Perhaps this could involve stillness as a strategy, such as to ignore or dissipate the actions of others. In the writings of idlers, or in the actions of those who refuse or cannot move into lives of permanent transit, we can see the actions of still. Here, stillness might emerge as a particular capacity in order to achieve something - where stillness becomes a productive tool rather than apprehended as a weak form of action. Alternatively, there is the still implied by delegation that comes about through trust in objects or various dispositions of delegation. Can we think about still as form of Spinozian pact, or a collective suspension? Stillness might be restorative whereby rest or being still assists with the activities of the day. Is mesmeric, dreamy stillness different from radical stillness? What about stillness that is, paradoxically, active - where it is willed, coerced or designed? What about a more passive stillness that is not willed intentionally by the body? What do these different forms of 'still' do to the body? What do they demand from the body? What are some of the bodily shapes and comportments that are associated with different forms of being or doing 'still'? And since they are not mutually discrete, how are different stills related to each other?
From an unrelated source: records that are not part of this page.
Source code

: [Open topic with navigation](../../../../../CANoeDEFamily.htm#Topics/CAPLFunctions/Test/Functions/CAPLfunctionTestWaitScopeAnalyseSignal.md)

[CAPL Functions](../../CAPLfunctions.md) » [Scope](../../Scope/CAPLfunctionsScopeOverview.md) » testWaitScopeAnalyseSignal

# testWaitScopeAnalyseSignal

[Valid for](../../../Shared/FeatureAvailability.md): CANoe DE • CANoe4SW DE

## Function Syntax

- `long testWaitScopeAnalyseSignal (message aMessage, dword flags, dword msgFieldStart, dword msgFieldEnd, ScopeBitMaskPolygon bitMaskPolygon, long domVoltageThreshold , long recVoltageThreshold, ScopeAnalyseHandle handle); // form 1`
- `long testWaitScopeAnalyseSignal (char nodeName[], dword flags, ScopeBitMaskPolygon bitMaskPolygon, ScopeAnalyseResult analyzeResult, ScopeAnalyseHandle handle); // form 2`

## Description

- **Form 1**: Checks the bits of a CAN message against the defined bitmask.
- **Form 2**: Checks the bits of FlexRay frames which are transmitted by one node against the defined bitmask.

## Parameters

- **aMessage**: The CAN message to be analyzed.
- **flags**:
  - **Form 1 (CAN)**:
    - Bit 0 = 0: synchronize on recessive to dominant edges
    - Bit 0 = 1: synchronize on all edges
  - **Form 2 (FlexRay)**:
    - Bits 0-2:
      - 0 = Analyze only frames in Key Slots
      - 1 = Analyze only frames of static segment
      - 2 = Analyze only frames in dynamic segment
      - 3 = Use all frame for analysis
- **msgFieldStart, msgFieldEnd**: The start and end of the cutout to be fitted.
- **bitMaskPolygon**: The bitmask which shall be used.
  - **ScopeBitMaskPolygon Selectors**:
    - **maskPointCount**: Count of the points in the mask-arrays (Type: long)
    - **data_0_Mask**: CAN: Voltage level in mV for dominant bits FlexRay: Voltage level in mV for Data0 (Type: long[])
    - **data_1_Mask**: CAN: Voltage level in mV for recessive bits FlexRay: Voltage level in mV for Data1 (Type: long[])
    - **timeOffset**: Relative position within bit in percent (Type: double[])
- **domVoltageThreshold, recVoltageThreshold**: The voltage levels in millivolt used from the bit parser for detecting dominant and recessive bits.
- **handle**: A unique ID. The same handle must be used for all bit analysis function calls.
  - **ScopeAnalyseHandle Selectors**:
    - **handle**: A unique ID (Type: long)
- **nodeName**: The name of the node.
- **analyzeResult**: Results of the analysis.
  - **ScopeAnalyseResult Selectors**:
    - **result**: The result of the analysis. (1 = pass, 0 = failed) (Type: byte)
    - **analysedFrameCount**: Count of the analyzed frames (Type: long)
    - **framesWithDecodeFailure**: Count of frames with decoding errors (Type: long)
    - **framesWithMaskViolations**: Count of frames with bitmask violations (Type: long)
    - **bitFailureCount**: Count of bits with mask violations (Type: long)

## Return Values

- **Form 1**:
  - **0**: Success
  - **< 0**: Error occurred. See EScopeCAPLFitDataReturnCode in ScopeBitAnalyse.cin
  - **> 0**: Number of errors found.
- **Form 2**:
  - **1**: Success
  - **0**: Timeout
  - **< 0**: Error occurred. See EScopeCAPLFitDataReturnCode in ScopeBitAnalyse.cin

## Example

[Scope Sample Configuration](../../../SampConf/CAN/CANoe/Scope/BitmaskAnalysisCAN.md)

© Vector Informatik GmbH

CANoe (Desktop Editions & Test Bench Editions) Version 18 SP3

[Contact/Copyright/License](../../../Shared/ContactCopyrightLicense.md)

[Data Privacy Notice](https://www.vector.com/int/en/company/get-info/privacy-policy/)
Still in the social sciences has often been a limited antithetical relation with life, animation and ineluctability of perpetual motion: it is the arrest of photography, or the limit of a frame. Perhaps in Walter Benjamin's phrase the 'archaic stillness' of text we see the power of stillness moving through time, but on the whole, still has enduring pejorative associations with passivity, the feminine and notions of negation. In this issue we seek to expand, recuperate and explore further stillness beyond these narrow affiliations. What does an appreciation of still do to our understanding of action and practice? As Paul Harrison claims, perhaps stillness is a necessary and 'intrinsic rather than contingent aspect of activity'. For instance, contemporary networked infrastructures produce subjectivities and ontologies in which the relation of stillness to movement is not binary or negative but fully integrated into the processes, aesthetics and politics of mobility. Stillness in all its forms is more critical in contemporary life, by virtue of and not despite, increased mobility. And yet stillness remains more or less unexplored. In this issue of M/C Journal we ask what, then, is significant about still?